Our first place in Missoula was a typical multi-unit mass-managed complex. You know the type: four buildings, three stories each, lot lines ringed with single-story three-sided garage bays, pool, gym and rental office in the middle. There was a little storage space at the back of the garages, but not much. And for bicycles? Your choice was to "secure" your bike in a rack on the ground floor, try to cram it into the space behind your car, or flaunt the rules in your lease and bring the bike inside. Bikes were not allowed on the symbolic "decks" that protruded out of the units at the backs of the buildings. Gigantic explosive gas grills, elk heads, piles of beer cans and other detritus, however, was not covered by this provision in the lease.

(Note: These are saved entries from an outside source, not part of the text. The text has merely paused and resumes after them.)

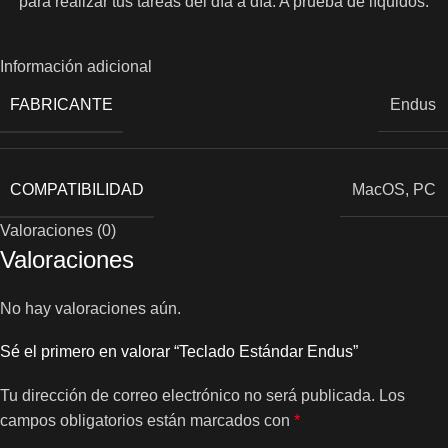
para realizar tus tareas del día a día. A prueba de líquidos.
Información adicional
FABRICANTE
Endus
COMPATIBILIDAD
MacOS
,
PC
Valoraciones (0)
Valoraciones
No hay valoraciones aún.
Sé el primero en valorar “Teclado Estándar Endus”
Tu dirección de correo electrónico no será publicada.
Los
campos obligatorios están marcados con
*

Our next place in Missoula had attic space, and our place in Burlington had an odd sort of separate room that I made into a combined shop/storage area, but none of these were really adequate.
I'd venture to guess that most renters and owners of affordable multifamily housing do not find that they have adequate space to store the things they need to be self-sufficient. Garden tools, hand tools and the like. The tools and space you need to fix the stuff you have so you don't need to go out and buy new stuff. Affordable housing in Vermont is no different. Decks and porches are full of tools, bikes, even furniture. I think about bike commuting as a matter or removing barriers. I think of self-sufficiency and getting off the treadmill of buying new plastic junk when the old plastic junk breaks in the same way. Not being able to fix your stuff is a barrier, not having the space to work in and the place to keep the tools to do the job are a barrier. We have community gardens, some places have tool libraries, there are communal bike shops (all three present in Missoula), but what about community wood shops- community space to fix and refinish furniture?
In the mean time, I'll be glad to have my basement and to be lucky enough not to have those barriers to self sufficiency, but there has to be a way to make what I have accessible to more people and to people who can't afford to buy a house.